## To do
Exactly as shown below, retype every line of the data.
● ● ● ● ●
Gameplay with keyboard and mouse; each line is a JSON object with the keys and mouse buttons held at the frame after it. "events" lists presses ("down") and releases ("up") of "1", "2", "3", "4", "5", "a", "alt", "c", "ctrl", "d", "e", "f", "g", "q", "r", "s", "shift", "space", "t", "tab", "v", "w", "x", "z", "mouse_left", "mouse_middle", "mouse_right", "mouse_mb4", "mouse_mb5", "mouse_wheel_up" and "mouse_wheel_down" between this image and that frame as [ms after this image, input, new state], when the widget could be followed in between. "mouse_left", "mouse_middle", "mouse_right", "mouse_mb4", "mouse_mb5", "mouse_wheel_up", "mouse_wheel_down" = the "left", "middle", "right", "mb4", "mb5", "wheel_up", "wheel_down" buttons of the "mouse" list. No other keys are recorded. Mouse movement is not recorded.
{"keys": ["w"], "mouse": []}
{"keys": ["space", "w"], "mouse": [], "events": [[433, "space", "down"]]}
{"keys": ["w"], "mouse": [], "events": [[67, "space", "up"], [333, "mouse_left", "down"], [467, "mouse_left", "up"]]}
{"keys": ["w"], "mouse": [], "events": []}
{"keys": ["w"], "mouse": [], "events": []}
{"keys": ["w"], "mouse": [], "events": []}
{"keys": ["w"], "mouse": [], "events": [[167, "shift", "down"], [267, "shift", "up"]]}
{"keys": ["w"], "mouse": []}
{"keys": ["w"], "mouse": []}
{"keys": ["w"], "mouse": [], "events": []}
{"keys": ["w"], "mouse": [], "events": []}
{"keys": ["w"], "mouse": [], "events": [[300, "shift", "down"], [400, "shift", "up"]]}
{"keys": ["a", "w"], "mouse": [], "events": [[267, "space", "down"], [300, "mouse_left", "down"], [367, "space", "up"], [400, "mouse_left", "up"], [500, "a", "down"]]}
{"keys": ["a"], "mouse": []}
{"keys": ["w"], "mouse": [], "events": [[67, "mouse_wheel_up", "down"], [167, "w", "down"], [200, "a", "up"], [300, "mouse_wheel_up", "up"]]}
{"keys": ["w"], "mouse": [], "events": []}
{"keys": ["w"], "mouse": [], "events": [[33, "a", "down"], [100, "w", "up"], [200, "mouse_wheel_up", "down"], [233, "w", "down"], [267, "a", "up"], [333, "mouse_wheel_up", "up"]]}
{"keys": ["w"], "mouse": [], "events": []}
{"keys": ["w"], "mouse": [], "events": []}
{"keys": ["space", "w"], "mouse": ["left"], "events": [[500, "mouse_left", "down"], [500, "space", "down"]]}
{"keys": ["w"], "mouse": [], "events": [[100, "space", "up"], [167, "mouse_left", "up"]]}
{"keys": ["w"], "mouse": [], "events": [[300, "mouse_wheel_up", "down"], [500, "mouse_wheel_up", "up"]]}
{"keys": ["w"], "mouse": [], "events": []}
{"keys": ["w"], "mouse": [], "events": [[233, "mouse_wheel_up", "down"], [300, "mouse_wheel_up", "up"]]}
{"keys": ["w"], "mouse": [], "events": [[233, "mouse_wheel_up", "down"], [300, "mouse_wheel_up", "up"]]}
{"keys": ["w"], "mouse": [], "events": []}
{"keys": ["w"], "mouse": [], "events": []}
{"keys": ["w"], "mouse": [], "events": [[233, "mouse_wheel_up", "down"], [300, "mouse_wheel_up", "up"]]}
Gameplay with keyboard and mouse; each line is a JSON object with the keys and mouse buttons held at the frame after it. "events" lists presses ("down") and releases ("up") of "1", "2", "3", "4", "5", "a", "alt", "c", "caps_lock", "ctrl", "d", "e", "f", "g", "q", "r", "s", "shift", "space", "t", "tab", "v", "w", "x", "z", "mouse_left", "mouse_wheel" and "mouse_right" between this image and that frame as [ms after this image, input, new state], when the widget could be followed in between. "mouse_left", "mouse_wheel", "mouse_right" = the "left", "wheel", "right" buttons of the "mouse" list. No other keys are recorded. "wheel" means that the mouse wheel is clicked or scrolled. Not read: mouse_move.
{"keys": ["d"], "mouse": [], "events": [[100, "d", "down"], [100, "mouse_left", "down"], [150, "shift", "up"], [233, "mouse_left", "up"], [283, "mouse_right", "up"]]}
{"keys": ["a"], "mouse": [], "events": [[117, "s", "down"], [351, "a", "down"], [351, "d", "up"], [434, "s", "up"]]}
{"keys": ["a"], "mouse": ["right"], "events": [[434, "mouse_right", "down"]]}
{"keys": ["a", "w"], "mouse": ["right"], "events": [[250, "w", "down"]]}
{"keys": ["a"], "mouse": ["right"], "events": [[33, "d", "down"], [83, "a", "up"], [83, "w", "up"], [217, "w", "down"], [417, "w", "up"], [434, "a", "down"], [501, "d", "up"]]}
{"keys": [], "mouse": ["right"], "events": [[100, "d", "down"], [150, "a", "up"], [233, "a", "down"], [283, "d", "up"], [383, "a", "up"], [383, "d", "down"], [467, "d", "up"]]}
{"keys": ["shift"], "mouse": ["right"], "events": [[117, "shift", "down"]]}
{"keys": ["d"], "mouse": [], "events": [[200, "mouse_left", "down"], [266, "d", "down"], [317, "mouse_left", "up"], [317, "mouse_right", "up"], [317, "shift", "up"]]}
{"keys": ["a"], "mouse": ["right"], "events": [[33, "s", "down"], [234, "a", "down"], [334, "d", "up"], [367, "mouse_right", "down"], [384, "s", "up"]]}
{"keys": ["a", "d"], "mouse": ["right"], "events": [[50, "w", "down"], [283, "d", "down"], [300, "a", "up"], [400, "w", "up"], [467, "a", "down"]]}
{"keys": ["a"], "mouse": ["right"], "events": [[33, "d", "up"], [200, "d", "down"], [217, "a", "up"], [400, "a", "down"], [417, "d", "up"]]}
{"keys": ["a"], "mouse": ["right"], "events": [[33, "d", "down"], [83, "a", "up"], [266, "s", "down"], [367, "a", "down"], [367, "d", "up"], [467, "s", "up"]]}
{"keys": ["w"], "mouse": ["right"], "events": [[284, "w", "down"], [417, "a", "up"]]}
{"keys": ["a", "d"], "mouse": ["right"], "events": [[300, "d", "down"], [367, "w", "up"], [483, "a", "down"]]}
● ● ● ● ●
## Solved problem
Gameplay with keyboard and mouse; each line is a JSON object with the keys and mouse buttons held at the frame after it. "events" lists presses ("down") and releases ("up") of "1", "2", "3", "4", "5", "a", "alt", "c", "ctrl", "d", "e", "f", "g", "q", "r", "s", "shift", "space", "t", "tab", "v", "w", "x", "z", "mouse_left", "mouse_middle", "mouse_right", "mouse_mb4", "mouse_mb5", "mouse_wheel_up" and "mouse_wheel_down" between this image and that frame as [ms after this image, input, new state], when the widget could be followed in between. "mouse_left", "mouse_middle", "mouse_right", "mouse_mb4", "mouse_mb5", "mouse_wheel_up", "mouse_wheel_down" = the "left", "middle", "right", "mb4", "mb5", "wheel_up", "wheel_down" buttons of the "mouse" list. No other keys are recorded. Mouse movement is not recorded.
{"keys": ["w"], "mouse": []}
{"keys": ["space", "w"], "mouse": [], "events": [[433, "space", "down"]]}
{"keys": ["w"], "mouse": [], "events": [[67, "space", "up"], [333, "mouse_left", "down"], [467, "mouse_left", "up"]]}
{"keys": ["w"], "mouse": [], "events": []}
{"keys": ["w"], "mouse": [], "events": []}
{"keys": ["w"], "mouse": [], "events": []}
{"keys": ["w"], "mouse": [], "events": [[167, "shift", "down"], [267, "shift", "up"]]}
{"keys": ["w"], "mouse": []}
{"keys": ["w"], "mouse": []}
{"keys": ["w"], "mouse": [], "events": []}
{"keys": ["w"], "mouse": [], "events": []}
{"keys": ["w"], "mouse": [], "events": [[300, "shift", "down"], [400, "shift", "up"]]}
{"keys": ["a", "w"], "mouse": [], "events": [[267, "space", "down"], [300, "mouse_left", "down"], [367, "space", "up"], [400, "mouse_left", "up"], [500, "a", "down"]]}
{"keys": ["a"], "mouse": []}
{"keys": ["w"], "mouse": [], "events": [[67, "mouse_wheel_up", "down"], [167, "w", "down"], [200, "a", "up"], [300, "mouse_wheel_up", "up"]]}
{"keys": ["w"], "mouse": [], "events": []}
{"keys": ["w"], "mouse": [], "events": [[33, "a", "down"], [100, "w", "up"], [200, "mouse_wheel_up", "down"], [233, "w", "down"], [267, "a", "up"], [333, "mouse_wheel_up", "up"]]}
{"keys": ["w"], "mouse": [], "events": []}
{"keys": ["w"], "mouse": [], "events": []}
{"keys": ["space", "w"], "mouse": ["left"], "events": [[500, "mouse_left", "down"], [500, "space", "down"]]}
{"keys": ["w"], "mouse": [], "events": [[100, "space", "up"], [167, "mouse_left", "up"]]}
{"keys": ["w"], "mouse": [], "events": [[300, "mouse_wheel_up", "down"], [500, "mouse_wheel_up", "up"]]}
{"keys": ["w"], "mouse": [], "events": []}
{"keys": ["w"], "mouse": [], "events": [[233, "mouse_wheel_up", "down"], [300, "mouse_wheel_up", "up"]]}
{"keys": ["w"], "mouse": [], "events": [[233, "mouse_wheel_up", "down"], [300, "mouse_wheel_up", "up"]]}
{"keys": ["w"], "mouse": [], "events": []}
{"keys": ["w"], "mouse": [], "events": []}
{"keys": ["w"], "mouse": [], "events": [[233, "mouse_wheel_up", "down"], [300, "mouse_wheel_up", "up"]]}
Gameplay with keyboard and mouse; each line is a JSON object with the keys and mouse buttons held at the frame after it. "events" lists presses ("down") and releases ("up") of "1", "2", "3", "4", "5", "a", "alt", "c", "caps_lock", "ctrl", "d", "e", "f", "g", "q", "r", "s", "shift", "space", "t", "tab", "v", "w", "x", "z", "mouse_left", "mouse_wheel" and "mouse_right" between this image and that frame as [ms after this image, input, new state], when the widget could be followed in between. "mouse_left", "mouse_wheel", "mouse_right" = the "left", "wheel", "right" buttons of the "mouse" list. No other keys are recorded. "wheel" means that the mouse wheel is clicked or scrolled. Not read: mouse_move.
{"keys": ["d"], "mouse": [], "events": [[100, "d", "down"], [100, "mouse_left", "down"], [150, "shift", "up"], [233, "mouse_left", "up"], [283, "mouse_right", "up"]]}
{"keys": ["a"], "mouse": [], "events": [[117, "s", "down"], [351, "a", "down"], [351, "d", "up"], [434, "s", "up"]]}
{"keys": ["a"], "mouse": ["right"], "events": [[434, "mouse_right", "down"]]}
{"keys": ["a", "w"], "mouse": ["right"], "events": [[250, "w", "down"]]}
{"keys": ["a"], "mouse": ["right"], "events": [[33, "d", "down"], [83, "a", "up"], [83, "w", "up"], [217, "w", "down"], [417, "w", "up"], [434, "a", "down"], [501, "d", "up"]]}
{"keys": [], "mouse": ["right"], "events": [[100, "d", "down"], [150, "a", "up"], [233, "a", "down"], [283, "d", "up"], [383, "a", "up"], [383, "d", "down"], [467, "d", "up"]]}
{"keys": ["shift"], "mouse": ["right"], "events": [[117, "shift", "down"]]}
{"keys": ["d"], "mouse": [], "events": [[200, "mouse_left", "down"], [266, "d", "down"], [317, "mouse_left", "up"], [317, "mouse_right", "up"], [317, "shift", "up"]]}
{"keys": ["a"], "mouse": ["right"], "events": [[33, "s", "down"], [234, "a", "down"], [334, "d", "up"], [367, "mouse_right", "down"], [384, "s", "up"]]}
{"keys": ["a", "d"], "mouse": ["right"], "events": [[50, "w", "down"], [283, "d", "down"], [300, "a", "up"], [400, "w", "up"], [467, "a", "down"]]}
{"keys": ["a"], "mouse": ["right"], "events": [[33, "d", "up"], [200, "d", "down"], [217, "a", "up"], [400, "a", "down"], [417, "d", "up"]]}
{"keys": ["a"], "mouse": ["right"], "events": [[33, "d", "down"], [83, "a", "up"], [266, "s", "down"], [367, "a", "down"], [367, "d", "up"], [467, "s", "up"]]}
{"keys": ["w"], "mouse": ["right"], "events": [[284, "w", "down"], [417, "a", "up"]]}
{"keys": ["a", "d"], "mouse": ["right"], "events": [[300, "d", "down"], [367, "w", "up"], [483, "a", "down"]]}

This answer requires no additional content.